Throughout each stint, Faleti — who has lived in St. Louis since 2004 — said he felt he needed to do more, to “get further upstream to where people are making the policies, where they’re either making people’s lives worse or making people’s lives better.” 

“When you look at what people want, people want the government to get out of the way, and let them vote however they want to vote, for whatever candidate they want to vote for, for whatever issue they want to support. People don’t want the government in the way of that, and that’s not what we’ve had in this state,” Faleti, who is running as a Democrat, told The Missouri Times. “I’m running to ensure all Missourians, no matter what persuasion they are, have free, fair, and secure access to vote and that our ballot initiative process is protected, and the decisions that come out of it are honored.” 

“This feels like the right fight for the right people at the right time,” Faleti said. 

Specifically, Faleti noted Secretary of State Jay Ashcroft’s rejection of three abortion referendum petitions. The petitions sought to put Missouri’s abortion law to a vote of the people. Ashcroft denied the petitions, pointing to an emergency clause attached to HB 126 that allowed a portion of the bill to go into effect upon Gov. Mike Parson signing it. 

A court ordered Ashcroft to withdraw his rejection and approve ballot language. He did so just two weeks before the deadline to collect signatures; ultimately the petitions failed. 

“I don’t think it matters on what side people fall on on abortion,” Faleti said. “The government needs to get out of the way. [The] goverment’s job, and the secretary of state’s job, is to allow the people to exercise their voice and their choice — not to create barriers or thwart or hinder that process. I completely disagree with how that was handled; that was not democratic.”  

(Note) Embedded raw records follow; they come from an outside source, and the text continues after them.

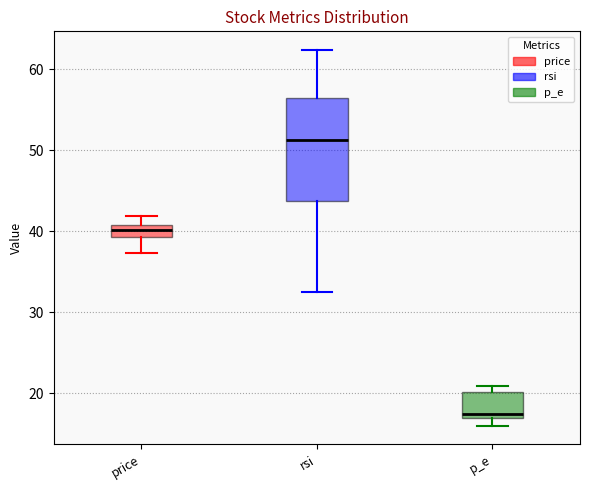

Which box's median line is the highest?

rsi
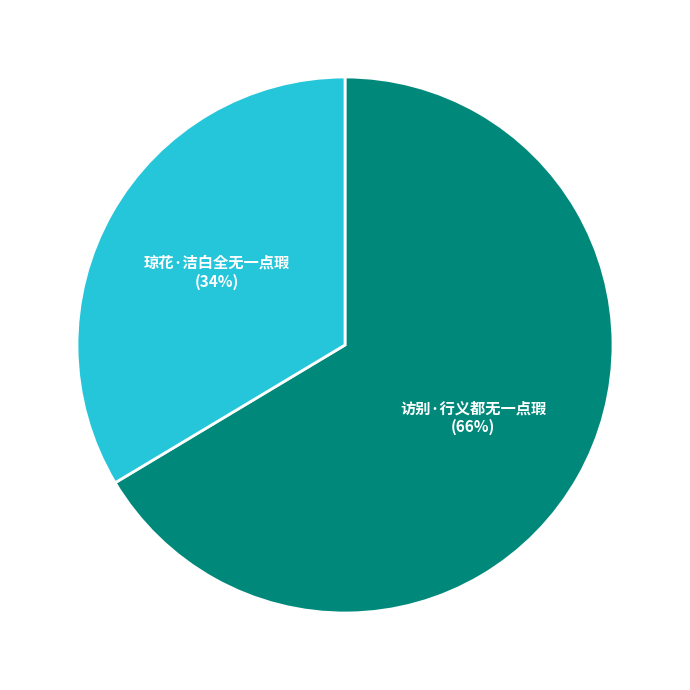

Which category has the biggest portion of the pie?

访别·行义都无一点瑕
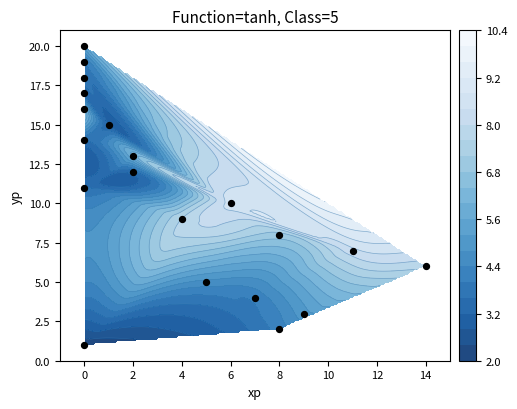

What is the smallest value displayed?

1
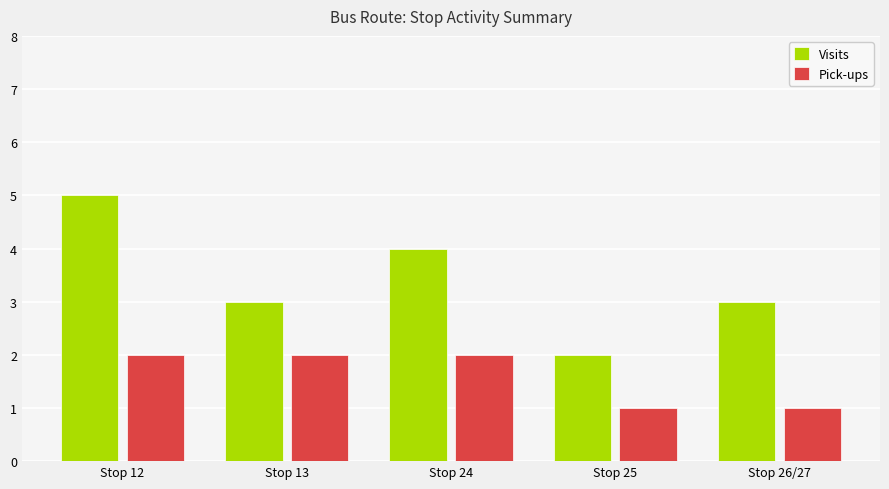

Is it true that Pick-ups equals 2 at Stop 13?

True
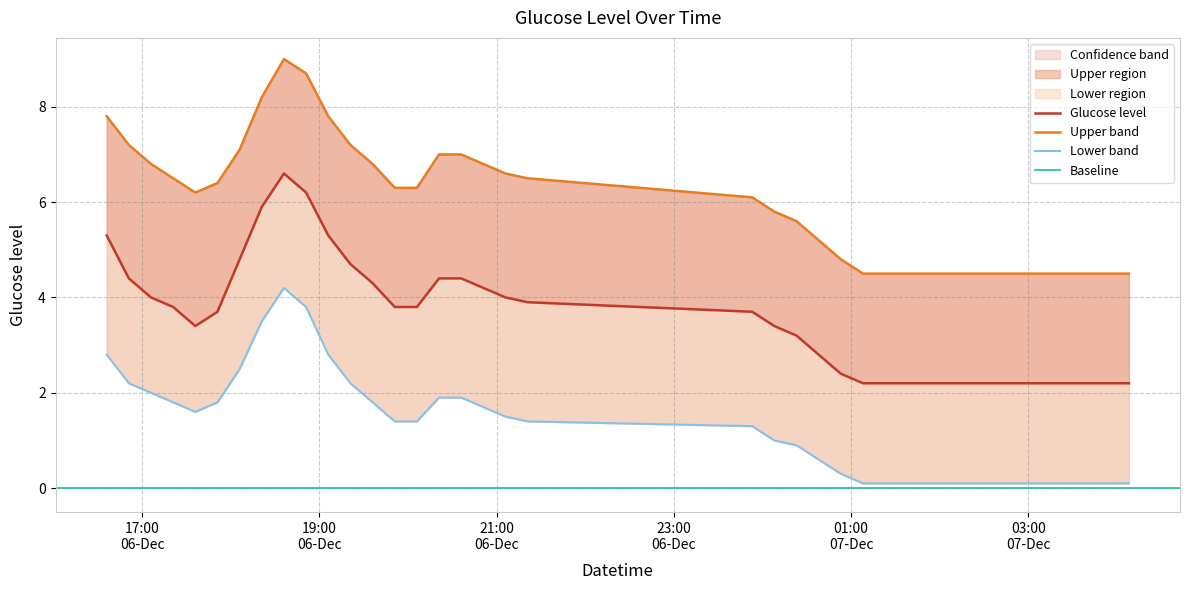

What is the value of the Upper band point at the 2nd from the left?

7.2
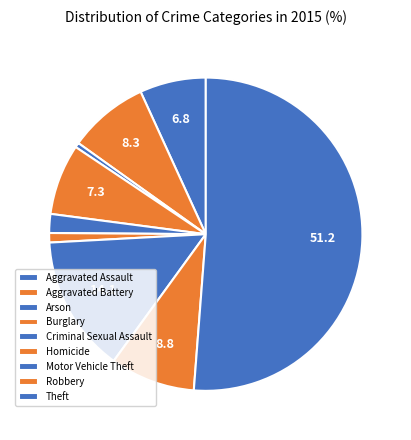

What is the largest slice in the pie chart?

Theft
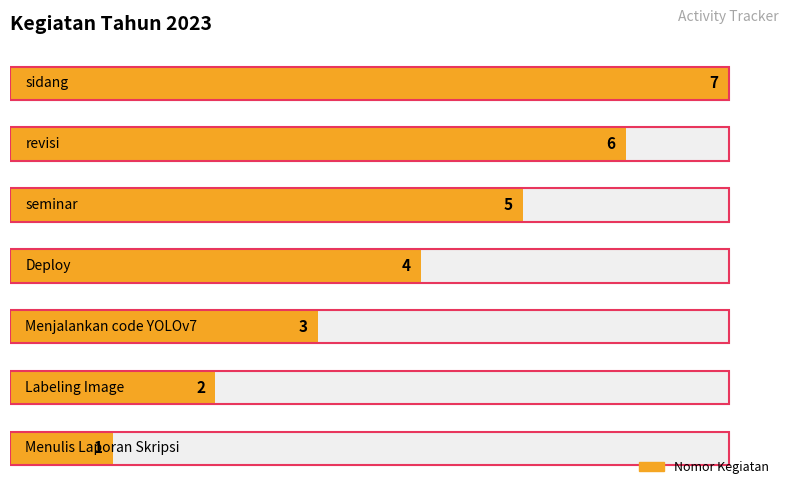

What is the average value?

4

Ashcroft, a Republican, has served as Missouri’s secretary of state since 2017; he was elected to the position. When asked about how he plans to take on Ashcroft, particularly given his name recognition, Faleti had one word: inclusion. 

“Our approach is to run a campaign that engages Missourians from every corner of the state, from every persuasion, from every age group, from every demographic,” he said. “We want an inclusive and energizing and exciting campaign that everyone can see themselves in, whether they’re a farmer, whether they’re an autoworker, whether they’re a physician, a doctor, a teacher, a plumber. It doesn’t matter who they are; they ought to see themselves in this campaign.” 

Financial disclosure documents for Faleti are not yet publicly available. On the other hand, Ashcroft reported nearly $254,000 cash on hand during the last filing deadline.